Why This Happens: Understanding the PageSpeed Report

The confusion often stems from a misunderstanding of what the Google PageSpeed report is actually measuring. The EWWW Image Optimizer plugin successfully performs lossless compression on your images. However, the PageSpeed test often has two distinct recommendations:

  1. Compression: This is what EWWW handles. It reduces file size without visually altering the image.
  2. Resizing: This refers to serving images that are appropriately sized for the device and container they are displayed in. For example, serving a 2000px wide thumbnail when only a 300px version is needed.

PageSpeed frequently bundles these two issues together under a single "Optimize Images" warning. If your images are compressed but not properly resized, you will still see this warning.

Common Causes and Their Solutions

1. The Resizing Issue (Most Common)

Problem: Your theme or page builder is loading inappropriately large image files (e.g., a full-size image) and then scaling it down with HTML or CSS to fit a smaller space. PageSpeed sees the large file being downloaded and recommends resizing it at the source.

-*-

> **AIM OF THE TASK**: Continue the page-speed text from where it stops, starting right after the sentence that ends "recommends resizing it at the source."

-*-

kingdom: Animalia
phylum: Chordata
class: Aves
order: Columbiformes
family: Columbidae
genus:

-*-

> **TASK RESULT**:
Solution: This is not a failure of the EWWW Image Optimizer plugin, but a content and theme configuration issue. You must ensure your theme is serving the correct image size (e.g., 'medium', 'large', or a custom thumbnail size) for its intended use. You may need to configure your theme settings or use a plugin that generates additional image sizes and serves them responsively.

2. A Change in Google's Algorithm

Problem: Analysis of user reports suggests that Google PageSpeed Insights may have shifted its benchmark from lossless compression to a more aggressive lossy compression standard. The EWWW Image Optimizer's default lossless compression may no longer meet this new, stricter benchmark.

Solution: To meet these potential new benchmarks, you would need to use lossy compression. This is available through the EWWW IO API service. It's important to note that lossy compression will alter your images, so results should be reviewed to ensure visual quality is acceptable.

3. WebP Conversion and Browser Support

Problem: You have WebP conversion enabled and see that browsers are receiving WebP images, but PageSpeed is still complaining about the original JPEG/PNG files.

Why: WebP images are only served to browsers that support them (like Chrome). Browsers that do not support WebP (like Safari and Firefox) will receive the original JPEG or PNG versions. Google PageSpeed likely tests using the original images to ensure a good experience for all users. Therefore, optimizing the original images remains critically important.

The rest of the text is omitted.